SELECTED EXCERPT =

____________

XML parsing using spark

195 Views Asked by At

I have a table in hive with two columns id(int) and xml_column(string). xml_column is actually a xml but it is stored as string.

+------+--------------------+
|  id  |      xml_column    |
+------+--------------------+
| 6723 |<?xml version="1....|
| 6741 |<?xml version="1....|
| 6774 |<?xml version="1....|
+------+--------------------+

My question is : I would like to parse this xml and split into schema format using spark (scala). Can anyone help me out as how to handle this ? Tried data bricks spark xml library but this library handles with xml files.

Or is there any way to convert this string column to json and I have a json parser which can handle this.

1

There are 1 best solutions below

0
On

I am using spark version 2.3

Prerequisites:

  • Brickhouse udf jar
  • databricks jar
  • xml schema

You can make use of below:

    import org.apache.spark.sql._
    import com.databricks.spark.xml._;
    val sqlContext = new org.apache.spark.sql.SQLContext(sc) ;
    sql("""CREATE TEMPORARY FUNCTION numeric_range AS 'brickhouse.udf.collect.NumericRange'""") // to read the array type variables
    var df1 = sqlContext.read.format("com.databricks.spark.xml").option("rowTag","<parent tag>").load("hdfs:<path to xml file>")
    val schema = df1.schema
    var df2 = sqlContext.read.format("com.databricks.spark.xml").option("rowTag","<parent tag>").schema(schema).load("hdfs:<path to schema file>")
    df2.registerTempTable("df3")

____________

[Stored entries]
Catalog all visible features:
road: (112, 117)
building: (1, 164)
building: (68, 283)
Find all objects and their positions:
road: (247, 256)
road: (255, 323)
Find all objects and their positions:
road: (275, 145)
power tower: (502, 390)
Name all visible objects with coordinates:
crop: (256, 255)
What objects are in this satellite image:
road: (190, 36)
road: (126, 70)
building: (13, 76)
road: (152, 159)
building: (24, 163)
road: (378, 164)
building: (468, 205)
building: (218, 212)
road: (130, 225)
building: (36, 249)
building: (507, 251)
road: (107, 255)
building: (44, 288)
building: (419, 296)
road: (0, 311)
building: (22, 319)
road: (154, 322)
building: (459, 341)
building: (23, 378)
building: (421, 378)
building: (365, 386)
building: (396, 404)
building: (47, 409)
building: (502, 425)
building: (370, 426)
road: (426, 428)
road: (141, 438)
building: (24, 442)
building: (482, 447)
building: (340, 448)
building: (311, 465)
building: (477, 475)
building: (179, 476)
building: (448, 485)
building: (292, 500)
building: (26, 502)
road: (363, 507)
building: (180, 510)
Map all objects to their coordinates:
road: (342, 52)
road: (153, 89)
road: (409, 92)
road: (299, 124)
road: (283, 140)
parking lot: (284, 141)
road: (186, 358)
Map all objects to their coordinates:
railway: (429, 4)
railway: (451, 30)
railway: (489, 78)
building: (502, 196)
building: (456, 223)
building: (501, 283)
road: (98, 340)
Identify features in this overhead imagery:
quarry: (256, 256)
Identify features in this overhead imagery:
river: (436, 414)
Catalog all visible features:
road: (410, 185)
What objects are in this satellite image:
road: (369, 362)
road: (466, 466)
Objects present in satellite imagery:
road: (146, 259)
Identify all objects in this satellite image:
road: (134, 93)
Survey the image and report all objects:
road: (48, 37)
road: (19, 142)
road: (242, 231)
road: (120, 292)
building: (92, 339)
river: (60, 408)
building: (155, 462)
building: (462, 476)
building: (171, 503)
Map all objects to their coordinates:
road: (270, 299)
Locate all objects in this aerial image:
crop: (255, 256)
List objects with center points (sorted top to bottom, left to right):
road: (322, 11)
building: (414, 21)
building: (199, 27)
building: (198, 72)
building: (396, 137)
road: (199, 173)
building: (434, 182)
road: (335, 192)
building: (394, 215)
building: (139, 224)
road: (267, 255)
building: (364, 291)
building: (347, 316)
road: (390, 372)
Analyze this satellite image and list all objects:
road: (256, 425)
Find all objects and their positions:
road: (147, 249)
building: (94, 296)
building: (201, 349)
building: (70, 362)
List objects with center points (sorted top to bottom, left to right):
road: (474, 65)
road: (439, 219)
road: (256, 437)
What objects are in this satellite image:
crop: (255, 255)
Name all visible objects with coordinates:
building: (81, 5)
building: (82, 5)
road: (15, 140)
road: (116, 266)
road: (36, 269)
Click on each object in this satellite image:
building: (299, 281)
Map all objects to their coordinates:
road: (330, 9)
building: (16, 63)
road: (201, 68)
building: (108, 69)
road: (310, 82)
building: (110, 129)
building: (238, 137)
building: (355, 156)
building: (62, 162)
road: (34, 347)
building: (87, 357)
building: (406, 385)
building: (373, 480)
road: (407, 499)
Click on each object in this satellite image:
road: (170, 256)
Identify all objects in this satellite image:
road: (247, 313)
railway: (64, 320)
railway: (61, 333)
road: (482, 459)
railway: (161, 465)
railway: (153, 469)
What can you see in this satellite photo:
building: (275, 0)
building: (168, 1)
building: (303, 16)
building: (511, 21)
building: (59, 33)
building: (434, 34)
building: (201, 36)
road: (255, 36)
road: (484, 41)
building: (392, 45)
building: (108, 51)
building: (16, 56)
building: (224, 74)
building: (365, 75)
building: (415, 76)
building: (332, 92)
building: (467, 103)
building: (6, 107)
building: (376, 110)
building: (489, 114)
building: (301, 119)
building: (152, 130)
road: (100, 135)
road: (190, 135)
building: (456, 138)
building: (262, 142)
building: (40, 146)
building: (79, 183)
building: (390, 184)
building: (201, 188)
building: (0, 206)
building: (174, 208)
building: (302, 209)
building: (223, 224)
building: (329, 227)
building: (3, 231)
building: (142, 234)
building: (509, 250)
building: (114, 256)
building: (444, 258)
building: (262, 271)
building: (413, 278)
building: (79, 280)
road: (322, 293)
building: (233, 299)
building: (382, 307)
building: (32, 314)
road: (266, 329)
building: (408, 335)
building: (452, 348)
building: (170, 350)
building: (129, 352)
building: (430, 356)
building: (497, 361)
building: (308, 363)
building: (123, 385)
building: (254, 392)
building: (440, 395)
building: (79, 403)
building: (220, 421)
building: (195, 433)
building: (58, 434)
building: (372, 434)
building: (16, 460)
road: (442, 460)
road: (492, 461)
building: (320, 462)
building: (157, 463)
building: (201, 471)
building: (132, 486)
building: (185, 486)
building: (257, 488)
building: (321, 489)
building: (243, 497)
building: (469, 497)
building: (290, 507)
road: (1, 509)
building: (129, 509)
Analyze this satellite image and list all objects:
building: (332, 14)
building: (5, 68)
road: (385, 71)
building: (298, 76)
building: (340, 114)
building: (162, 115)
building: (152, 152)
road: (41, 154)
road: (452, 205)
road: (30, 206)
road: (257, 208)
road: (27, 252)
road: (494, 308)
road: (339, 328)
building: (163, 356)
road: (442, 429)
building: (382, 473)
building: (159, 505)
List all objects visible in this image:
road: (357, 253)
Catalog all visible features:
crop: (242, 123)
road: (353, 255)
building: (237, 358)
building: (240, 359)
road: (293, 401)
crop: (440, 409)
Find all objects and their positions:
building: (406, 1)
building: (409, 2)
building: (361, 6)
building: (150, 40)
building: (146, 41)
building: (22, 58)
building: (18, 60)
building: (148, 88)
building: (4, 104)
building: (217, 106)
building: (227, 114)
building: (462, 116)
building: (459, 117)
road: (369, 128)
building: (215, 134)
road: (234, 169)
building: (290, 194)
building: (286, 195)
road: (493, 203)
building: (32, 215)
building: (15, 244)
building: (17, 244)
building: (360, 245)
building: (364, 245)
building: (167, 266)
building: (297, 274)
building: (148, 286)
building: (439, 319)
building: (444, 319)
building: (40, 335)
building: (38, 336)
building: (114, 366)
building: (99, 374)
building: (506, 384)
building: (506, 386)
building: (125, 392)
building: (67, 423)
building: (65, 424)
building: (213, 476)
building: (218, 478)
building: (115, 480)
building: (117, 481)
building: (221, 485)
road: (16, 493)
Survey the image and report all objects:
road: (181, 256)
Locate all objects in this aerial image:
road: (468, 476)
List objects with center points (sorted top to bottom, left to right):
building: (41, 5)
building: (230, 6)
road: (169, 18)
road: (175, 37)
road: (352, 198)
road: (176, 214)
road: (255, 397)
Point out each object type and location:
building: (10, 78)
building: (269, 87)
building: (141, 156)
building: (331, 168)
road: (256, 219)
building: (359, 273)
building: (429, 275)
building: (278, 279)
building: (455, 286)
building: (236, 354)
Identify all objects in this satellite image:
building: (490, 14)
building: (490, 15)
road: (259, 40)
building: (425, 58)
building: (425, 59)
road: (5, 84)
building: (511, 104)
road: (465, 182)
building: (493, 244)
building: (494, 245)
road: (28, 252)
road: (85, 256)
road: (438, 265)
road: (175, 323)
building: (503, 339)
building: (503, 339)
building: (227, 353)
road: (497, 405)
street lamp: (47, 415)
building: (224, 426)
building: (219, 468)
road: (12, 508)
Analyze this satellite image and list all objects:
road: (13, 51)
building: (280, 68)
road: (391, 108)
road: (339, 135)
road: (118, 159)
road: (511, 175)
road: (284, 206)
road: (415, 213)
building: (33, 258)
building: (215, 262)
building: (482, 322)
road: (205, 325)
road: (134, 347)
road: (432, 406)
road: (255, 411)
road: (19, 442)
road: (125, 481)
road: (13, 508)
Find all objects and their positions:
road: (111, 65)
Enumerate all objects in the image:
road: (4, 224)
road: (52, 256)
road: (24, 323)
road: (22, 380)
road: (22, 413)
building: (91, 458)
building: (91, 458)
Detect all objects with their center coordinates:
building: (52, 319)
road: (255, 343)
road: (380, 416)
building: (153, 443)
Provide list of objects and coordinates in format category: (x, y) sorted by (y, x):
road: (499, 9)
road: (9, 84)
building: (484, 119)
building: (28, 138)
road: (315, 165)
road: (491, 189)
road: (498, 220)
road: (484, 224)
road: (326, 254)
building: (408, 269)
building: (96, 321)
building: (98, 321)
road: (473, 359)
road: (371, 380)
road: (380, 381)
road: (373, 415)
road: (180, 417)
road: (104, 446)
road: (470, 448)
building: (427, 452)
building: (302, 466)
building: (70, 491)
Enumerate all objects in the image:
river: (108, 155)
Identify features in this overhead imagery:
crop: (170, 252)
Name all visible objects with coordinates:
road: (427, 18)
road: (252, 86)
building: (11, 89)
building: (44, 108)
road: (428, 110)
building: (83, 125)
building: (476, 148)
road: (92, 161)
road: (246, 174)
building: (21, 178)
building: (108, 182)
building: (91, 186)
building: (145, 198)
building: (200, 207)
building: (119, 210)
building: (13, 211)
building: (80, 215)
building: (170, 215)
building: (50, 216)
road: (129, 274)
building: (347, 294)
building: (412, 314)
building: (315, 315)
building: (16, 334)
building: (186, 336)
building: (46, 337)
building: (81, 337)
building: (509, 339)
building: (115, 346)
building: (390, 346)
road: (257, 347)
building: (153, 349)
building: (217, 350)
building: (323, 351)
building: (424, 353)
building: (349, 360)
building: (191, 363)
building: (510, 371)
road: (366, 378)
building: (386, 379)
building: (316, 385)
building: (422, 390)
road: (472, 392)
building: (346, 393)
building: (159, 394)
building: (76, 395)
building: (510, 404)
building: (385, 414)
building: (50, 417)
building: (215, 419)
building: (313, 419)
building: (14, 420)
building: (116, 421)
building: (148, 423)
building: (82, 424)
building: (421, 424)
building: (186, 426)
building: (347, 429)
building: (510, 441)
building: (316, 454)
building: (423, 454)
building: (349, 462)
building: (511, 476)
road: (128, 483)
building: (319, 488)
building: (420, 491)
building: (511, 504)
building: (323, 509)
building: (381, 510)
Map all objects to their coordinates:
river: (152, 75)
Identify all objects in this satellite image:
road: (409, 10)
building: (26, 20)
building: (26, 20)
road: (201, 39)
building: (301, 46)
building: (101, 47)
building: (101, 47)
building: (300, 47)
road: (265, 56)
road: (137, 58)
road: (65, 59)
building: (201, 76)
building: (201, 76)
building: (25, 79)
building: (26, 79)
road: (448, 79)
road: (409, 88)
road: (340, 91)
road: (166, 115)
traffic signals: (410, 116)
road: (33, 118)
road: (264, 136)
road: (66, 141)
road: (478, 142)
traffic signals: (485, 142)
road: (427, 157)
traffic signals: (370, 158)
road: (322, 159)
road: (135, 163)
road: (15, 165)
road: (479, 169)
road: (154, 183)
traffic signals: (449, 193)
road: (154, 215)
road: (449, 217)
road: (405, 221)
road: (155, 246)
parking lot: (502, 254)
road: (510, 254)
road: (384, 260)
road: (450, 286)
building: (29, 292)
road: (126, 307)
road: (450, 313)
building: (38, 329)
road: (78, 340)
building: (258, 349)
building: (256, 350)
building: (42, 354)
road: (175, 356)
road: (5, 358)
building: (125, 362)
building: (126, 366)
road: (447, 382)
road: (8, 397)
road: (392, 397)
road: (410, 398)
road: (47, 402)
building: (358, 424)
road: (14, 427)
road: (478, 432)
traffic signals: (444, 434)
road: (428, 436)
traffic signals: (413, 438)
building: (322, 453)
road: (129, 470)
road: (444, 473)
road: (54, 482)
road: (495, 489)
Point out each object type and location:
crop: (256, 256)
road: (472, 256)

____________

SHORT PROBLEM = Could you reproduce the Spark XML parsing thread above, word for word and in full?

TASK RESPONSE =
XML parsing using spark

195 Views Asked by At

I have a table in hive with two columns id(int) and xml_column(string). xml_column is actually a xml but it is stored as string.

+------+--------------------+
|  id  |      xml_column    |
+------+--------------------+
| 6723 |<?xml version="1....|
| 6741 |<?xml version="1....|
| 6774 |<?xml version="1....|
+------+--------------------+

My question is : I would like to parse this xml and split into schema format using spark (scala). Can anyone help me out as how to handle this ? Tried data bricks spark xml library but this library handles with xml files.

Or is there any way to convert this string column to json and I have a json parser which can handle this.

1

There are 1 best solutions below

0
On

I am using spark version 2.3

Prerequisites:

  • Brickhouse udf jar
  • databricks jar
  • xml schema

You can make use of below:

    import org.apache.spark.sql._
    import com.databricks.spark.xml._;
    val sqlContext = new org.apache.spark.sql.SQLContext(sc) ;
    sql("""CREATE TEMPORARY FUNCTION numeric_range AS 'brickhouse.udf.collect.NumericRange'""") // to read the array type variables
    var df1 = sqlContext.read.format("com.databricks.spark.xml").option("rowTag","<parent tag>").load("hdfs:<path to xml file>")
    val schema = df1.schema
    var df2 = sqlContext.read.format("com.databricks.spark.xml").option("rowTag","<parent tag>").schema(schema).load("hdfs:<path to schema file>")
    df2.registerTempTable("df3")